• About this exercise
Check each line of the material below for "IntroPhylogenomics" and copy those where it appears.

• Supplied records
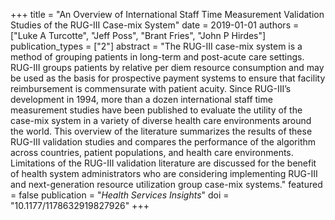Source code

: +++
title = "An Overview of International Staff Time Measurement Validation Studies of the RUG-III Case-mix System"
date = 2019-01-01
authors = ["Luke A Turcotte", "Jeff Poss", "Brant Fries", "John P Hirdes"]
publication_types = ["2"]
abstract = "The RUG-III case-mix system is a method of grouping patients in long-term and post-acute care settings. RUG-III groups patients by relative per diem resource consumption and may be used as the basis for prospective payment systems to ensure that facility reimbursement is commensurate with patient acuity. Since RUG-III’s development in 1994, more than a dozen international staff time measurement studies have been published to evaluate the utility of the case-mix system in a variety of diverse health care environments around the world. This overview of the literature summarizes the results of these RUG-III validation studies and compares the performance of the algorithm across countries, patient populations, and health care environments. Limitations of the RUG-III validation literature are discussed for the benefit of health system administrators who are considering implementing RUG-III and next-generation resource utilization group case-mix systems."
featured = false
publication = "*Health Services Insights*"
doi = "10.1177/1178632919827926"
+++
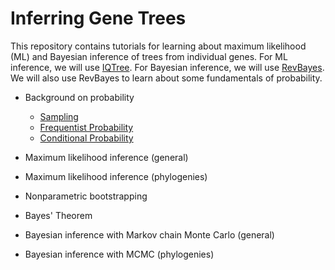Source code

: # Inferring Gene Trees

This repository contains tutorials for learning about maximum likelihood (ML) and Bayesian inference of trees from individual genes. For ML inference, we will use [IQTree](http://www.iqtree.org). For Bayesian inference, we will use [RevBayes](https://revbayes.github.io). We will also use RevBayes to learn about some fundamentals of probability.

- Background on probability
  - [Sampling](https://github.com/IntroPhylogenomics/GeneTreeInference/blob/master/IntroToProbability_Sampling.md)
  - [Frequentist Probability](https://github.com/IntroPhylogenomics/GeneTreeInference/blob/master/IntroToProbability_FreqProb.md)
  - [Conditional Probability](https://github.com/IntroPhylogenomics/GeneTreeInference/blob/master/IntroToProbability_CondProb.md)
- Maximum likelihood inference (general)
- Maximum likelihood inference (phylogenies)
- Nonparametric bootstrapping

- Bayes' Theorem
- Bayesian inference with Markov chain Monte Carlo (general)
- Bayesian inference with MCMC (phylogenies)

• Result of the task
  - [Sampling](https://github.com/IntroPhylogenomics/GeneTreeInference/blob/master/IntroToProbability_Sampling.md)
  - [Frequentist Probability](https://github.com/IntroPhylogenomics/GeneTreeInference/blob/master/IntroToProbability_FreqProb.md)
  - [Conditional Probability](https://github.com/IntroPhylogenomics/GeneTreeInference/blob/master/IntroToProbability_CondProb.md)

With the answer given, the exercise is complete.